Time Series Exercise - University of the Western Cape

advertisement
Change Detection Exercise:
Time Series Change Analysis
using
Standardized Principal
Components Analysis
INTRODUCTION
In the section covering image transormations, Principal Components Analysis was
applied as a form of data compression technique. The principal aim was to identify which
bands account for the the largest amount of variance and thus can be selected for use in
other analysis tasks like image classification or simply for purpose of image enhancement
by combining information from various spectral bands. The variant of PCA used was
termed unstandardized PCA becuase it uses the variance-covariance matrix in the
calculation of eigenvalues and eigenvectors. The use of PCA in case was investigate
variance patterns in the spectral domain. In this exercise we are going to apply another
varianit of PCA known as the Standardized Principal Components Analysis to analyze
remotely sensed data in the temporal domain. The implementation of Standardized PCA
is based on the the use of a correlation matrix which is derived from the covariance
matrix by dividing by the standard deviation to produce a matrix of standard scores. This
procedure has been found to be very useful in the analysis of time series data sets where
the interest is in the identification of phenomena or signals that propagate over time.
Often it is applied to single band data (for example vegetation index maps) which map
only one given phenomena over the land surface e.g vegetation greenness. The
standardization is intended to minimize the undue influence of other extraneous factors
e.g. atmospheric interference (aerosols and water vapour), changes surface illumination
conditions, e.t.c.. In this way the different time variance patterns of the phenomena of
interest (in this case vegetation) can be extracted from the time series measurements
effectively.
THE TIME SERIES DATA
The data set used for this exercise consists of 60 monthly NDVI images (which we can
consider to be bands in a spectral sense) for Africa. The data set is part of USAID/FEWS
time series archive streching back to 1981. The data set is processed at NASA Goddard
Space Flight Center to support both FEWS and FAO's famine early warning activities.
The time series that we will use in this exercise is covers the period January 1986 to
December 1990. This period of special interest because it will enable us to investigate a
number of patterns of variations related to various factors that influence vegetation
reflectance patterns both bioclimatic and noise due to sensor instrument characteristics.
Each image has 256 columns by 320 rows. The original data was registered to an 8km
grid, we have contracted by averaging to 30km grid as a filter for high frequency noise
related to topographic variability. This spatial averaging procedures enables us to identify
a number of time signals of interest including those related to patterns of interannual
variability from vegetation index data. The images are named JAN86GV.IMG ..

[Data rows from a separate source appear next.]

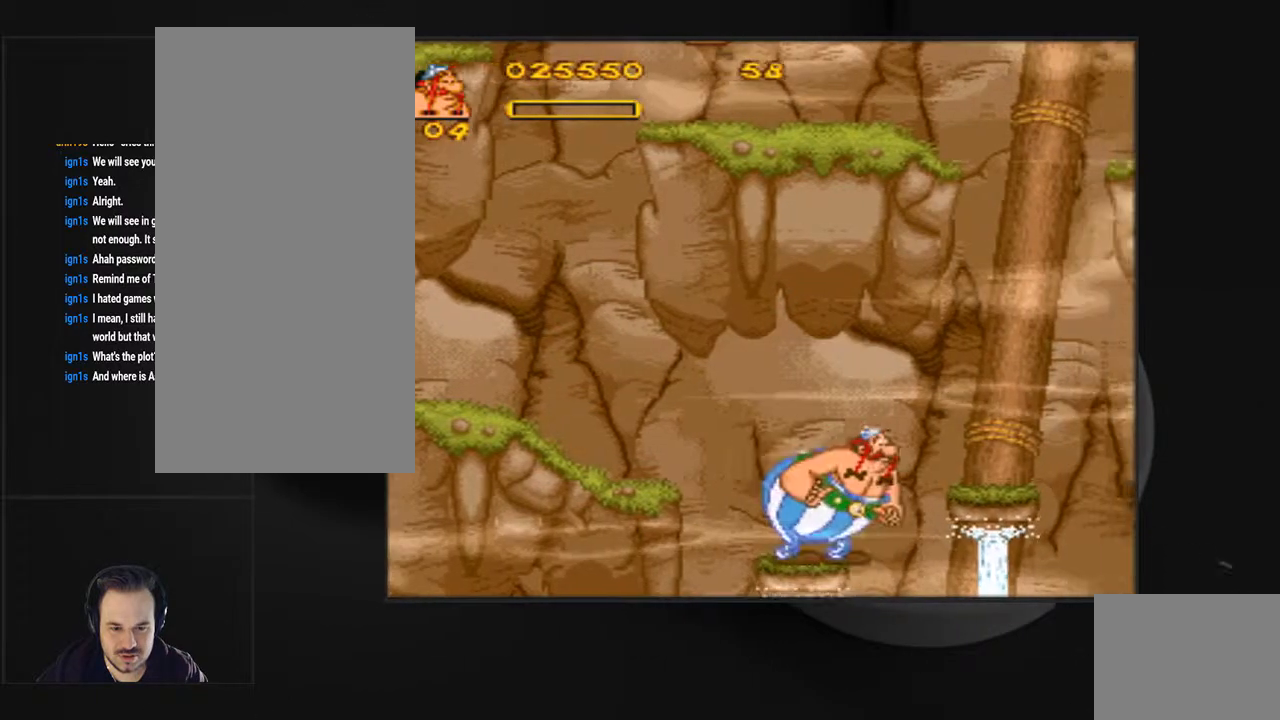
{"buttons": ["DPAD_RIGHT"], "events": [[67, "DPAD_LEFT", "down"], [133, "DPAD_LEFT", "up"], [467, "DPAD_RIGHT", "down"]]}
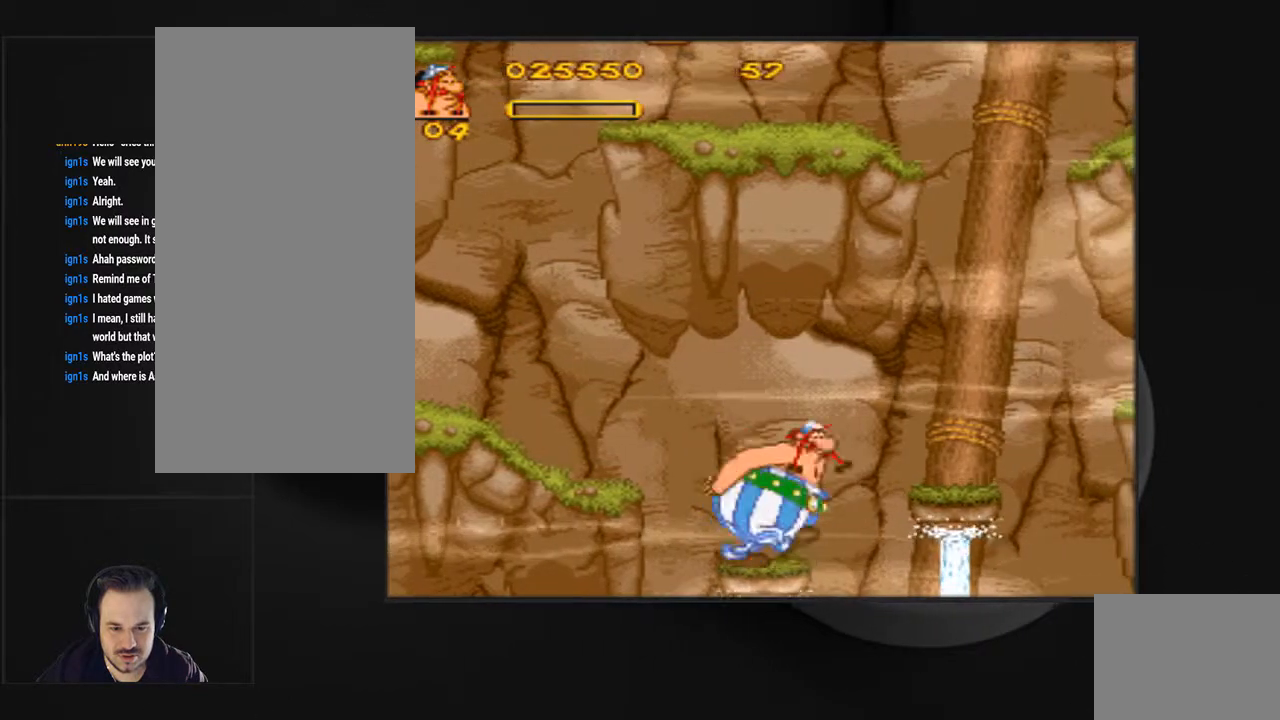
{"buttons": ["CROSS", "SQUARE", "DPAD_RIGHT"], "events": [[33, "DPAD_RIGHT", "up"], [300, "DPAD_RIGHT", "down"], [333, "SQUARE", "down"], [367, "CROSS", "down"]]}
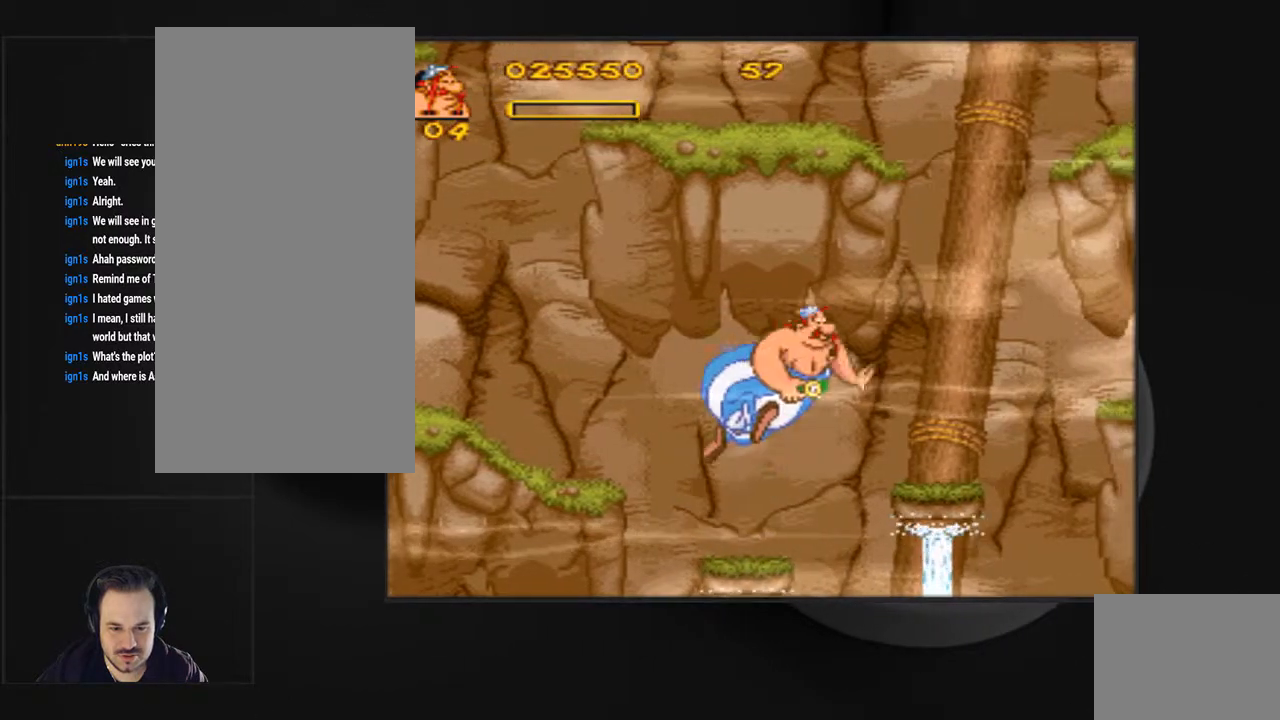
{"buttons": ["CROSS", "SQUARE", "DPAD_RIGHT"], "events": [[167, "CROSS", "up"], [267, "DPAD_RIGHT", "up"], [333, "DPAD_RIGHT", "down"], [500, "CROSS", "down"]]}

DEC90.IMG. Each image file has a corresponding documentation file thus named
JAN86GV.DOC..DEC90GV.DOC.doc. Ancillary information includes a series of vector
files : COUNTRYH.VEC (country boundaries), COASTH.VEC (continental coastline),
LAKESH.VEC (lakes) and RIVERSH.VEC (major rivers).
PROCEDURE
NDVI Image exploration
P1.Use the display system of your software to examine the images named JAN86GV and
AUG86GV. These two images show the levels of NDVI over Africa for January 1986
and August 1986 respectively. As you can note the highest levels of NDVI are located in
the southern hemisphere in January and in the northern hemisphere in August. This show
in a broad manner the variation in the pattern and location of maximum vegetation
greenness that is related to the climatic growing seasons. In general desert areas (the
Sahara in the north, and Namib - Kalahari in southwest) show low levels of NDVI
irrespective of the NDVI as they are largely devoid of vegetation. You can visually
examine the images for the remaining months in 1986 using your display system.

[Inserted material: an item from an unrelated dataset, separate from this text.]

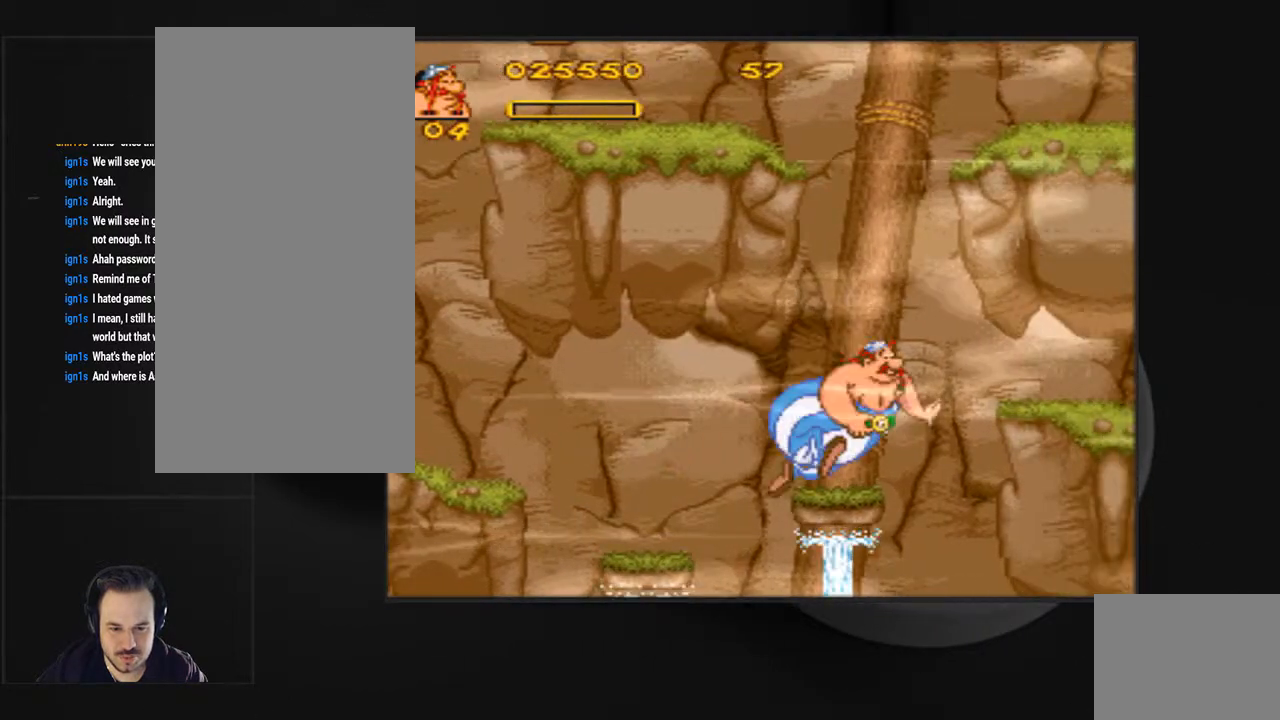
{"buttons": [], "events": [[400, "CROSS", "up"], [467, "DPAD_RIGHT", "up"], [500, "SQUARE", "up"]]}
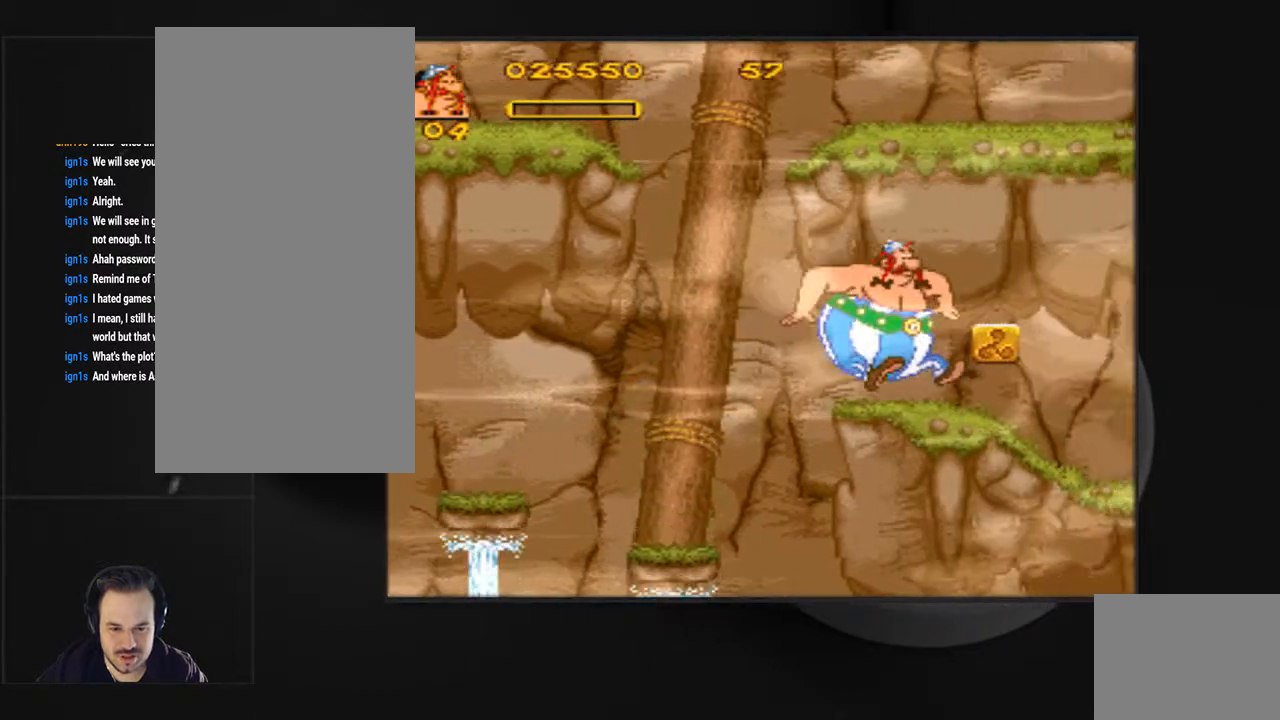
{"buttons": ["DPAD_RIGHT"], "events": [[167, "CIRCLE", "down"], [233, "CIRCLE", "up"], [433, "DPAD_RIGHT", "down"]]}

Figure 1. Normalized Difference Vegetation Index maps for January 1986 (left) and
August 1986 (right)
Standardized PCA Analysis of NDVI time series data
P2. Now run your software's Principal Component Analysis routine. Specify the name of
your time series file (that list the images to be used in this procedure) or select them from
your list of data files. Make sure your images are input sequentially from January 1986 to
December 1990. Elect to use the Standardized option. Indicate that you wish to output 8
component images and if required enter the names of the output images. This procedure
should take you less 30 minutes depending on the speed of your computer. Note that we
can output up to 60 components if we wanted to. You may be required to scale your
output images, choose whatever default option is required by your software system.

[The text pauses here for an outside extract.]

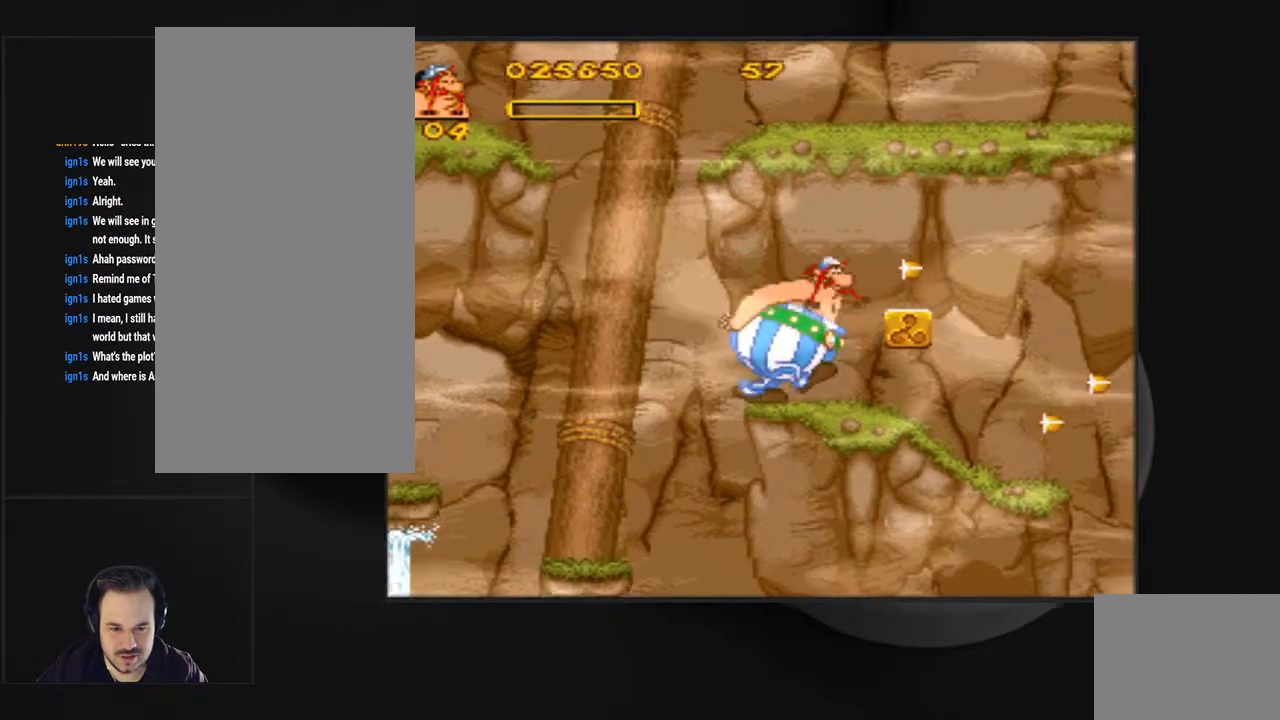
{"buttons": ["DPAD_RIGHT"], "events": []}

When your software is finished analyzing the data you will have a number of outputs. For
the purpose of this exercise, two forms of output are important : the component images
and component loadings and per cent variance explained by each component (See Figure
1 below). The loadings are a measure of the degree of correlation between each original
monthly input image and the new component patterns. The component loadings are very
useful in interpreting the component patterns in this exercise.
In order to explore further our results we can plot the the loadings statistics in any
statistical analysis package or using your analysis system. Plot graphs for each of the
components with the months on the x-axis and the loadings values on the y-axis. For
example below is the type of loadings output you should get shown in Figure 2.
Figure 2. An example of component loadings output from Standardized PCA
analysis
P3. Use your software system to display Component 1 and also the component
loadings chart for component 1 in your statistical analysis system.
Q1. What is the per cent variance accounted for Component 1.
Q2. Using the loading graph, what can you infer from the loadings pattern
between the original input images and Component 1.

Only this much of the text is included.